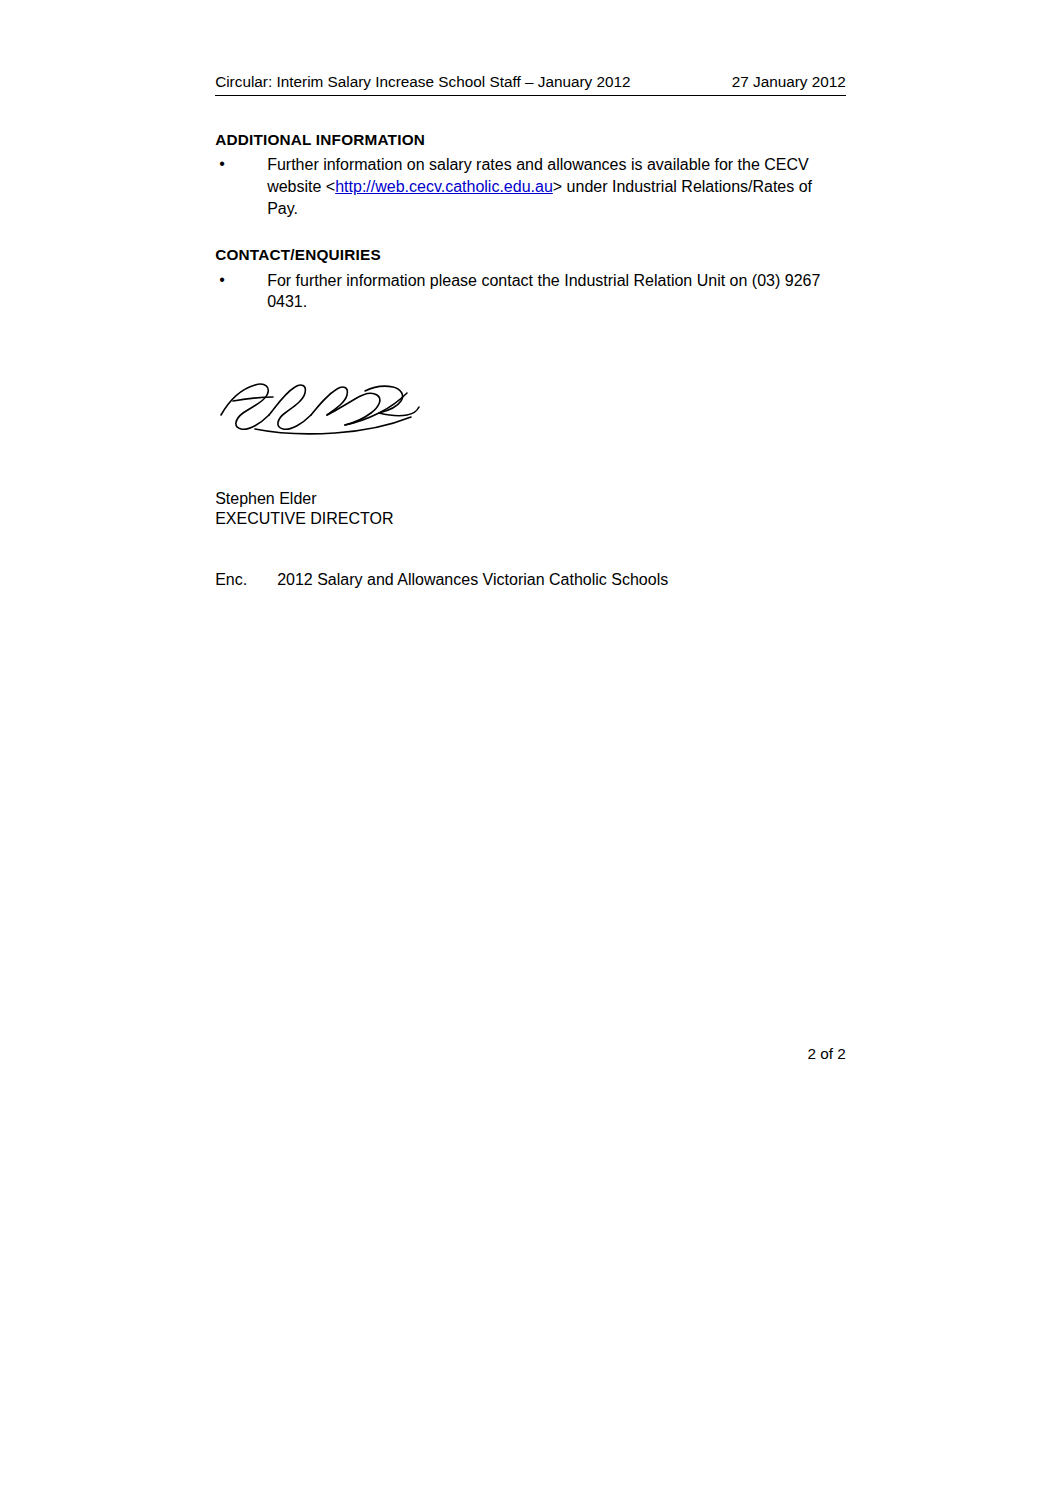Circular: Interim Salary Increase School Staff – January 2012
27 January 2012
ADDITIONAL INFORMATION
Further information on salary rates and allowances is available for the CECV website <http://web.cecv.catholic.edu.au> under Industrial Relations/Rates of Pay.
CONTACT/ENQUIRIES
For further information please contact the Industrial Relation Unit on (03) 9267 0431.
Stephen Elder EXECUTIVE DIRECTOR
Enc. 2012 Salary and Allowances Victorian Catholic Schools
2 of 2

What to produce:
Every line from the one containing "ADDITIONAL INFORMATION" through the last line of the entries should be output exactly; nothing else belongs in the reply.

Your solution:
ADDITIONAL INFORMATION
Further information on salary rates and allowances is available for the CECV website <http://web.cecv.catholic.edu.au> under Industrial Relations/Rates of Pay.
CONTACT/ENQUIRIES
For further information please contact the Industrial Relation Unit on (03) 9267 0431.
Stephen Elder EXECUTIVE DIRECTOR
Enc. 2012 Salary and Allowances Victorian Catholic Schools
2 of 2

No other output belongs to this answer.